While it is wrong to discriminate against transgender (or any other) people, those kind of statistics indicate profound issues among them as a group, and one should consider the safety of the general population to be at least as important as the fair treatment of any given group of people. Equality and gender issues should not trump safety issues. It seems that Planet Fitness is negligent regarding the overall safety of their customers by having so lax a policy as “their sincere, self-reported gender identity.”
Repainted Thinner • Mar 9, 2015 at 3:38 am
Have you ever been to a sauna in Germany? Our saunas and spas are usually clothing optional and unisex. There are as many women as men at any given time, and you don’t see either gender ogling, cat-calling etc.
However, if you walk along a street in Pakistan with your ankles showing, you will be greeted with cat-calls, and even insults.
More things are forbidden, the more enticing they become.
So the real question is – do you want to talibanize the US and turn it in to the next Pakistan, or do you want your kids to grow up civilized?
Vivavox • Mar 9, 2015 at 8:22 am
No, I have never been to Germany or Pakistan, but I think you have oversimplified the reason for the difference in behavior between the two countries.
Repainted Thinner • Mar 9, 2015 at 8:58 am
Then please feel free to correct me. Seeing as I live in one of the above mentioned places and have visited the other, and that you have visited neither, I am sure you have a rich worldview to share.
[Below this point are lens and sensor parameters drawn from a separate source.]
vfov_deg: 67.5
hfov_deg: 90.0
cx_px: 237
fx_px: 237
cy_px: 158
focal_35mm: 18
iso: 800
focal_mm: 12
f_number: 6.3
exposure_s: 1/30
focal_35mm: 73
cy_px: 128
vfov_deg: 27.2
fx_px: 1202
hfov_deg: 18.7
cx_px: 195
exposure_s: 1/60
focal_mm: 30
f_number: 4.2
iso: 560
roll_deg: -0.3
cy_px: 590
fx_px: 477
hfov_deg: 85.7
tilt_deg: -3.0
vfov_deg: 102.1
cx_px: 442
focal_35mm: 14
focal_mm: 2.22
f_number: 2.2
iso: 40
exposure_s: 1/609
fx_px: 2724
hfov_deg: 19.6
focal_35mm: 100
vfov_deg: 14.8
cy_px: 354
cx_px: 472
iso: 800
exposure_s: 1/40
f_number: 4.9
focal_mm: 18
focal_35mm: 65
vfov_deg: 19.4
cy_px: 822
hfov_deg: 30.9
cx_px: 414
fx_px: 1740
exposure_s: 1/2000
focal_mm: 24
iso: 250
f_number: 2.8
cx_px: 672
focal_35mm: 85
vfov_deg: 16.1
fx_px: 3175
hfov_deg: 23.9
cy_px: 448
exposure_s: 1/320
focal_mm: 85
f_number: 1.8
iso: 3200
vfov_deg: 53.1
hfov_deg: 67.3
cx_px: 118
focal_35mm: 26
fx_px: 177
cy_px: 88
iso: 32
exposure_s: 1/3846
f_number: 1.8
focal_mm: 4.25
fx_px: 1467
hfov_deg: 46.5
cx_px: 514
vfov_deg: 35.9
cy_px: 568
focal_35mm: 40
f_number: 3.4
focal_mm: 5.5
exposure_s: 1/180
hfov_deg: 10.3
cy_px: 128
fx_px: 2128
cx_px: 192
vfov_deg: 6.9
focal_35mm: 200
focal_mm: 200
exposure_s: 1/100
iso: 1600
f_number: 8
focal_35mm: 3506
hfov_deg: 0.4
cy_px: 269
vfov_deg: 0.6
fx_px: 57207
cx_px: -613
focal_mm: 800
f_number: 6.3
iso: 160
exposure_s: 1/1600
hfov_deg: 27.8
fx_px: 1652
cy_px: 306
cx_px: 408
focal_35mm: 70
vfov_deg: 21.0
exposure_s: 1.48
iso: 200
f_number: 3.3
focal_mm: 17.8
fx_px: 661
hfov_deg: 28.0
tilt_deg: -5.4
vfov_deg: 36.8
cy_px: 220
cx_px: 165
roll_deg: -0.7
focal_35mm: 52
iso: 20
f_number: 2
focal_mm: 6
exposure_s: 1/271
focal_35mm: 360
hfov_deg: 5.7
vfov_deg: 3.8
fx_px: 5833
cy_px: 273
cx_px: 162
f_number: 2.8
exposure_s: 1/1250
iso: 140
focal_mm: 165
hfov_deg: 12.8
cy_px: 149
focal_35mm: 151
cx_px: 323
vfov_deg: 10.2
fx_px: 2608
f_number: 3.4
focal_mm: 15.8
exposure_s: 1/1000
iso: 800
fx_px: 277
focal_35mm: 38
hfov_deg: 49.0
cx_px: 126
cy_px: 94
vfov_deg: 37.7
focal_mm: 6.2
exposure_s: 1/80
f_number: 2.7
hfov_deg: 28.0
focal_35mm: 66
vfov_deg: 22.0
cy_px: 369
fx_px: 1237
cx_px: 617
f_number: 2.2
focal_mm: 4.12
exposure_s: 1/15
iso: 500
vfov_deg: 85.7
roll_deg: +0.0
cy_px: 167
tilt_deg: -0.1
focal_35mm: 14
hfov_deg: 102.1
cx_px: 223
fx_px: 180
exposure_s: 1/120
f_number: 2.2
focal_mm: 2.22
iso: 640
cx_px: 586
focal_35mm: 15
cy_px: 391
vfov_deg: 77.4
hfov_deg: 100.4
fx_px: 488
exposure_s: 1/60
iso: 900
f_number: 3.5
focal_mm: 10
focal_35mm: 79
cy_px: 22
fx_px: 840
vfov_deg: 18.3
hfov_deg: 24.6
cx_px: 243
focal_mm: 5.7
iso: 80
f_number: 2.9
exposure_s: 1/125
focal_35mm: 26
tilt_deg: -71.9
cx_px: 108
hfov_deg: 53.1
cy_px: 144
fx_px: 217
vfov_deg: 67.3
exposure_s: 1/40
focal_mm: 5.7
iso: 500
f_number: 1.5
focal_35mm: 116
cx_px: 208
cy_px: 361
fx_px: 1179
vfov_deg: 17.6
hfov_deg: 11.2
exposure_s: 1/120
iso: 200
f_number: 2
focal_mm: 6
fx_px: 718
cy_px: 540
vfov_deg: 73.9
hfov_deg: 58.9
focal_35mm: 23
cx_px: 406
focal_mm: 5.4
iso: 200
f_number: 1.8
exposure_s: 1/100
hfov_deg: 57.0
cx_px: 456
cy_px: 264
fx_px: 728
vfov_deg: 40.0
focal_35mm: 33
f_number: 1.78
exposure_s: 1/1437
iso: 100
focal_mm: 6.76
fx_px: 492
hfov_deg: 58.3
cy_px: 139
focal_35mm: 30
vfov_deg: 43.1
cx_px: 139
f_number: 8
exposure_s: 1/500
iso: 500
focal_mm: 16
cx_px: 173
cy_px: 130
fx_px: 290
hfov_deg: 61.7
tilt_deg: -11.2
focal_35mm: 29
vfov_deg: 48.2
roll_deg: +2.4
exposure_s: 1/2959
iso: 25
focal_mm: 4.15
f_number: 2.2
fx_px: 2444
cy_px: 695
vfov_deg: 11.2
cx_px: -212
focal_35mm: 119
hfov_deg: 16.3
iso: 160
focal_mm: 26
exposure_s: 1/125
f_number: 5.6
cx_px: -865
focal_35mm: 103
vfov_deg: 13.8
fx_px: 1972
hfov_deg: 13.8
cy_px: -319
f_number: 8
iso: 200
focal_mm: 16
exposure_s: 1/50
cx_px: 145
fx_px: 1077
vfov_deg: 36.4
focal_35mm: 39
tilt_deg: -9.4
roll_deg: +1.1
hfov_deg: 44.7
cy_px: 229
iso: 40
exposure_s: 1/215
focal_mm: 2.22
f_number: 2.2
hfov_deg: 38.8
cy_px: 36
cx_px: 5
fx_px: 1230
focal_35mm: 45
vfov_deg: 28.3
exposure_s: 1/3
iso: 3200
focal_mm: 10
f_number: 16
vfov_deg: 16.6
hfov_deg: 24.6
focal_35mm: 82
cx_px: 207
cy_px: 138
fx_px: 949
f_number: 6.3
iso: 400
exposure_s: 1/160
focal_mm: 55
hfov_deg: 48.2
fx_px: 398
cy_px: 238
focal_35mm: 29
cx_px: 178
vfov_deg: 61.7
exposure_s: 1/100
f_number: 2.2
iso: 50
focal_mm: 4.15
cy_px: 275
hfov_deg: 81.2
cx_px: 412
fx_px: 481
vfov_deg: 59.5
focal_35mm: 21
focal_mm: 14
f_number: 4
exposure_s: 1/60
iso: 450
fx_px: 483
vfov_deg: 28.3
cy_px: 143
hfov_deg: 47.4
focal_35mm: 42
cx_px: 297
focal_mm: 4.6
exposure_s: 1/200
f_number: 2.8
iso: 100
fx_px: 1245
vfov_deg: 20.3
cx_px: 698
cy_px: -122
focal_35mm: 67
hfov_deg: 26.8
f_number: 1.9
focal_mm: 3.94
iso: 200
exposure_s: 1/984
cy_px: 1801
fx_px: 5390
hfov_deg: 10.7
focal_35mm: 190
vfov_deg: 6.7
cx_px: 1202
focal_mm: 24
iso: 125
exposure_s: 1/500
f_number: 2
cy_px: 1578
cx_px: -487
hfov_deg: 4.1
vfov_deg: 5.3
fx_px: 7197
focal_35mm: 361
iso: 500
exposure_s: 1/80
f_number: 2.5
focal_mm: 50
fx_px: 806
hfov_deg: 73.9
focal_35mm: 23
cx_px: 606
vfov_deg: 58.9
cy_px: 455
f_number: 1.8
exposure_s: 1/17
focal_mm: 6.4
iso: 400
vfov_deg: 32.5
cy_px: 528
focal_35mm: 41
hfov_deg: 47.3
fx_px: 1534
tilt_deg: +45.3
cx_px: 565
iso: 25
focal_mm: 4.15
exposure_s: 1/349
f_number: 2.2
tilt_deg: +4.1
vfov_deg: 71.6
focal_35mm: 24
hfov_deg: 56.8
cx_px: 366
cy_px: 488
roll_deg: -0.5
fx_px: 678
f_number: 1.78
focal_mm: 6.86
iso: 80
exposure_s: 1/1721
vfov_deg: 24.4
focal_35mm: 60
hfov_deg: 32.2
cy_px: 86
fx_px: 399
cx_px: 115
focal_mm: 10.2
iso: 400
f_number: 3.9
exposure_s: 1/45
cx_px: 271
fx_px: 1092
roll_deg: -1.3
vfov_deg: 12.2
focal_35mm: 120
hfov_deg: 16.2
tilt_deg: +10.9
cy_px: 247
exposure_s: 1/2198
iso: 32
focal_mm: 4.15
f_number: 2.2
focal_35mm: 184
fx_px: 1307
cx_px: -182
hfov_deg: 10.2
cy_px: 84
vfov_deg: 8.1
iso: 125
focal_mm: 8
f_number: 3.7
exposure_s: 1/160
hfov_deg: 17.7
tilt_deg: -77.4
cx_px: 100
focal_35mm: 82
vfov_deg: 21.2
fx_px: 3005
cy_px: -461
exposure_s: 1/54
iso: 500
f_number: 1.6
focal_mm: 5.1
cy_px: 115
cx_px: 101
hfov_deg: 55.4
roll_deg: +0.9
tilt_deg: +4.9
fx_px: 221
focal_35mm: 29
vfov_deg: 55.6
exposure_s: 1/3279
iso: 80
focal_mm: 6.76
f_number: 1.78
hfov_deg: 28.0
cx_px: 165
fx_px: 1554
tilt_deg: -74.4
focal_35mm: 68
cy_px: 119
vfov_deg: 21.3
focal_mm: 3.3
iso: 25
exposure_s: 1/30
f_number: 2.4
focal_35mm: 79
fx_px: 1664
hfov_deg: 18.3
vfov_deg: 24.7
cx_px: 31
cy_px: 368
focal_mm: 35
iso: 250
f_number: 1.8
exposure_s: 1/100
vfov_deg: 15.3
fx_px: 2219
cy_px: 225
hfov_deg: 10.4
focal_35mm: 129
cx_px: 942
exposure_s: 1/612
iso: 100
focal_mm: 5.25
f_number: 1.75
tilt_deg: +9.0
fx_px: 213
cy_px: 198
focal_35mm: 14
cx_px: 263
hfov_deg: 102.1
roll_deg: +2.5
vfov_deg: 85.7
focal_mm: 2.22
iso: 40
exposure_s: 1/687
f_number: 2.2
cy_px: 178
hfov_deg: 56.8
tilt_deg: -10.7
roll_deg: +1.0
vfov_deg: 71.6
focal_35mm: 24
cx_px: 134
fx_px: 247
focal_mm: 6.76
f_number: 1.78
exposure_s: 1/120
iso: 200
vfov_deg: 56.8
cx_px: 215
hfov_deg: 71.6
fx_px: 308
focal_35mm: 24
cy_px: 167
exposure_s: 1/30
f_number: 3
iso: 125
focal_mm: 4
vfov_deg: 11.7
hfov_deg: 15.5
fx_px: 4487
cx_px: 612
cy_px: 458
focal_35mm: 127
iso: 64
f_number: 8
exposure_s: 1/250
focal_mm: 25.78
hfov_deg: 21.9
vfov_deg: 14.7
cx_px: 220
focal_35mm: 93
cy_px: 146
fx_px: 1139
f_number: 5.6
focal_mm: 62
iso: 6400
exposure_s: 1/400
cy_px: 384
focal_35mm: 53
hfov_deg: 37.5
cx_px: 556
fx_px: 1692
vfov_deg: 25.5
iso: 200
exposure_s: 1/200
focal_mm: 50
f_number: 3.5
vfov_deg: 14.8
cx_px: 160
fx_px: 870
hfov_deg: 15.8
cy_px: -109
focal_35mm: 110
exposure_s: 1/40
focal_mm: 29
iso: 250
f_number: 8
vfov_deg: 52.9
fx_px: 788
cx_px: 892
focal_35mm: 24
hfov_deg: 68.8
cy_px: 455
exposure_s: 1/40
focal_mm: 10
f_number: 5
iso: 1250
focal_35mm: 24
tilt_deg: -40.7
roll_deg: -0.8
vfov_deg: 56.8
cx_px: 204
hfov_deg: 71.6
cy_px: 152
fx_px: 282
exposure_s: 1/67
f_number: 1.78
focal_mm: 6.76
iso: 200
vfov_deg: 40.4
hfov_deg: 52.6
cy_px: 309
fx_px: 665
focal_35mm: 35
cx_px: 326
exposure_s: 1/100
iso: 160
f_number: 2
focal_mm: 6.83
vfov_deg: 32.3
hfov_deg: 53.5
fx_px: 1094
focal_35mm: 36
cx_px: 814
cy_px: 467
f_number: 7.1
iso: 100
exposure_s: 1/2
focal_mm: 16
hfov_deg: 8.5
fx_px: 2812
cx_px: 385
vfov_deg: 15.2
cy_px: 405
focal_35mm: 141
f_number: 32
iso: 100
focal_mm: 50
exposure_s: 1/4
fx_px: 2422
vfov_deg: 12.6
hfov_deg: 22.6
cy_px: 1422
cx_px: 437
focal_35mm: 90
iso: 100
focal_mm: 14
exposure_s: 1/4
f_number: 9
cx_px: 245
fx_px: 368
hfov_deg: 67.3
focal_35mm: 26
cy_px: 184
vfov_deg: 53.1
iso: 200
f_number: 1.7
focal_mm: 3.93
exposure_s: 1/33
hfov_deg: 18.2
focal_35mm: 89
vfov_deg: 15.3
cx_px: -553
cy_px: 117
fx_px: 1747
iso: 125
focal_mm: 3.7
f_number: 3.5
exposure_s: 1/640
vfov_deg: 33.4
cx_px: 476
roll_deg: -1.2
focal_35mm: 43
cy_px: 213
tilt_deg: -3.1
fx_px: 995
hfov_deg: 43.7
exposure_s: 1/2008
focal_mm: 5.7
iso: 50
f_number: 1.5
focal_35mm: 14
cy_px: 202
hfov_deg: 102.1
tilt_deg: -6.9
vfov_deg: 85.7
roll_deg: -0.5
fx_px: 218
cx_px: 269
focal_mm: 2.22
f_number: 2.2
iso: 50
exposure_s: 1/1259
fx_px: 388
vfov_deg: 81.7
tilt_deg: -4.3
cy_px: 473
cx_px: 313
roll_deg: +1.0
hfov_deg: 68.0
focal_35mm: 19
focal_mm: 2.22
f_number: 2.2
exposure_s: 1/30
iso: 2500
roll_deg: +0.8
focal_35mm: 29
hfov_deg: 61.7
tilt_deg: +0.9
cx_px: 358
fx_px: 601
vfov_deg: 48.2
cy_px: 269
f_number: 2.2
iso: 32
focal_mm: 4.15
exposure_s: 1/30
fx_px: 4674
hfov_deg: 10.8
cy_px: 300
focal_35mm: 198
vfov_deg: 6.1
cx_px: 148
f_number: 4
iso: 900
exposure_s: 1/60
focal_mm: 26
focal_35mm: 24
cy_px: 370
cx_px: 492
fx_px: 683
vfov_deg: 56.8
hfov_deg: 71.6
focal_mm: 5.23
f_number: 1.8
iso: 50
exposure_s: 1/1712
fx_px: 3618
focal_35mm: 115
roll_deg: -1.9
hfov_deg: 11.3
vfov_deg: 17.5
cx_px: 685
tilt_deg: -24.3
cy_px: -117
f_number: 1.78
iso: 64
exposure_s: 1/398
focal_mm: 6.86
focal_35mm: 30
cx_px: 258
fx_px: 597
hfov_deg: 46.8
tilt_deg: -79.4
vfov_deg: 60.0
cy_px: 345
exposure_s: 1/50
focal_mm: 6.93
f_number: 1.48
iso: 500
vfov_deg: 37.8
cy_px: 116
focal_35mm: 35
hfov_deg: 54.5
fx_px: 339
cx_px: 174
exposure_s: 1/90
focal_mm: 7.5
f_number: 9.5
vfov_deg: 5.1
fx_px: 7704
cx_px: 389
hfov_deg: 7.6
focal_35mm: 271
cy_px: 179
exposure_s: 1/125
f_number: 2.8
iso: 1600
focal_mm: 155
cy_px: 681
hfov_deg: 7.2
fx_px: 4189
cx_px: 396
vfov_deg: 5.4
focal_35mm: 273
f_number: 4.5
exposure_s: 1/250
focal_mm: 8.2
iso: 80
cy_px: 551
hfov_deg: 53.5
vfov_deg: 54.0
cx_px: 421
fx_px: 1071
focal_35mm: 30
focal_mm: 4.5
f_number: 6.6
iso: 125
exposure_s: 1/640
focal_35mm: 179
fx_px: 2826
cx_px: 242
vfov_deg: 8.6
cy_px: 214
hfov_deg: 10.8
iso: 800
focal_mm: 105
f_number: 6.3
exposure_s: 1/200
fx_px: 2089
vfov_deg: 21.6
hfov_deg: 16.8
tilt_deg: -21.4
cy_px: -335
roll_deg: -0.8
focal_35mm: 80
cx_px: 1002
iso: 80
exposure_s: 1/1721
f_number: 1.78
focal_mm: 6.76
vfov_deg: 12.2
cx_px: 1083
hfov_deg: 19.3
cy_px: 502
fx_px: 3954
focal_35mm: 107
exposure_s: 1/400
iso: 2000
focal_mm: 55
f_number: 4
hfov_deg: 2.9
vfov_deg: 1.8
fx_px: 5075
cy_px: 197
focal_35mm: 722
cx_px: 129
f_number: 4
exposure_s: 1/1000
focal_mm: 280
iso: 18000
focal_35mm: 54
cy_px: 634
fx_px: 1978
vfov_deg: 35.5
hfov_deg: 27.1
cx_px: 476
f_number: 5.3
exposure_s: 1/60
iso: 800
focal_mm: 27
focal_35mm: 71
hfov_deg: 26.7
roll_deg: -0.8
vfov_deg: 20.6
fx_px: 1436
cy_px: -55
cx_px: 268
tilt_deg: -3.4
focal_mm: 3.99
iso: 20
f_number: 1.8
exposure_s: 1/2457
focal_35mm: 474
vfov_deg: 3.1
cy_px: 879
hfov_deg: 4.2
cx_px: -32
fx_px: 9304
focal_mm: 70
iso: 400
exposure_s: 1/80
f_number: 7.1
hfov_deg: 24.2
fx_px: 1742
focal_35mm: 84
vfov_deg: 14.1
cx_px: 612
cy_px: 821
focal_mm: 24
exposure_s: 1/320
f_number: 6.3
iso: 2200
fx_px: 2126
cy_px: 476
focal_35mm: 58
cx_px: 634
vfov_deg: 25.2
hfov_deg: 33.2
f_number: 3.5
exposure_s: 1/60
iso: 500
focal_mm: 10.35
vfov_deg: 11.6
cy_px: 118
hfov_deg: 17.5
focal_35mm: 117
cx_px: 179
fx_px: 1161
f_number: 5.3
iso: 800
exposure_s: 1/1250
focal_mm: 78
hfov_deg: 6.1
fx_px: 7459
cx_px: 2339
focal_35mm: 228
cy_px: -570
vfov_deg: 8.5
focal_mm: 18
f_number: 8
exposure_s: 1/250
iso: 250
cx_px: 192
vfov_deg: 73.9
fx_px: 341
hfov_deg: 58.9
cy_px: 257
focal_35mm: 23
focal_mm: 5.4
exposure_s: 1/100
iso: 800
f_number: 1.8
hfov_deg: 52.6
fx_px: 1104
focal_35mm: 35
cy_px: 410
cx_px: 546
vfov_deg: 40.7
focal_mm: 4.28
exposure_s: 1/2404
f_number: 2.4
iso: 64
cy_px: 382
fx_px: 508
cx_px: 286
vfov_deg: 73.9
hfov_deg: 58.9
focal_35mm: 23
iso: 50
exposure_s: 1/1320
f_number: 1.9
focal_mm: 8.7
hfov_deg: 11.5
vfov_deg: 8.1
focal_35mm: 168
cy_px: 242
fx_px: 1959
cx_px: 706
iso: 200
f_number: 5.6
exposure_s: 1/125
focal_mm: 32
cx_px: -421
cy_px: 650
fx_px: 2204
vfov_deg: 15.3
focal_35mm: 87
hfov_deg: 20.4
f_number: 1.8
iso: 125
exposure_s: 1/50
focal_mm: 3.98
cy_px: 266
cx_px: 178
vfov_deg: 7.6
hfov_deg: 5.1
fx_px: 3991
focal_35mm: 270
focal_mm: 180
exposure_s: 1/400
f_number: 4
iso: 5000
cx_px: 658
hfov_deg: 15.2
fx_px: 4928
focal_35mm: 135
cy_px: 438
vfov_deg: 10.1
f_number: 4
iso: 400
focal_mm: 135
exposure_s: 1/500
Joshua Luzania • Mar 20, 2015 at 4:59 pm
It’s not about actual safety, it’s about your own insecurity. If people aren’t paying attention where a man could attack a woman, they could sneak into the ladies locker room and do it regardless of what kind of sign is on the door. You are imagining some strange world in your head where a person who intends to harm a woman is put off by a sign…There is never a guarantee that bad things won’t happen, even with separate bathrooms. It’d be like me being afraid that a black man might mug me in the locker room, so I say keep segregated bathrooms until they can guarantee he won’t. It’s absurd.
Vivavox • Mar 20, 2015 at 5:42 pm
Presumably, you are speaking as man and do not know what it is like to live as woman in this society. Perhaps instead of addressing female insecurity, you should do something about male aggression and sexual behavior.
Yeah, I understand a sign won’t stop a determined predator. In fact, just such an incident happened in a city near where I live.
However, I still have an expectation of certain privacy and would want to be forewarned that cross-dressers will be using my bathroom. Did Planet Fitness consider that young girls may also be using those locker rooms?
Joshua Luzania • Mar 20, 2015 at 7:28 pm
Presumably, you are speaking as woman and don’t know it is like to live as a man in this society. Perhaps, instead of sounding like a complete moron and thinking that I do not support trying to stop criminal behavior, you should use your brain to understand the other side. I don’t actually believe a policy allowing trans people into the lockers rooms they feel comfortable in will promote or allow people who aren’t already deviants who would commit crimes to suddenly commit crimes.
I understand wanting privacy, personally I’d rather have single person locker rooms, but a private business can do whatever they like. Also, it’s not YOUR bathroom. It is a room in a private business that they can run however they want. They don’t have to inform you personally of their policy about restrooms. Sure there may be young girls in there. There may be young boys in the mens locker room. So no trans men in the mens locker room because they might rape the boys? Do you understand the absurdity of painting entire classes of people with that kind of brush because of your own fears?
Vivavox • Mar 20, 2015 at 8:03 pm
“it’s about your own insecurity”, “Perhaps, instead of sounding like a complete moron” and “you should use your brain”. Perhaps, you should stop engaging in ad hominem attacks. I spoke of male aggression, and here you are personally insulting me.
“a private business can do whatever they like.” Laws govern private businesses as well.
End of discussion. I refuse to be bullied.
Joshua Luzania • Mar 20, 2015 at 8:15 pm
LOL. You come in here, insult the entire male gender as well as trans people, painting a brush that they are full of dangerous people that can’t be trusted around an environment of women, while simultaneously ignoring that trans men could be in the mens restroom, only thinking about yourself, then you imply I can’t really understand because I’m a male, then you tell me that I’m the bully? Go check yourself. I’m ending the discussion with a self-centered, sexist bigot.
RoseFlorida • Mar 8, 2015 at 9:49 pm
“Transgendered issues aren’t uncommon…” Really? What is your definition of “common”?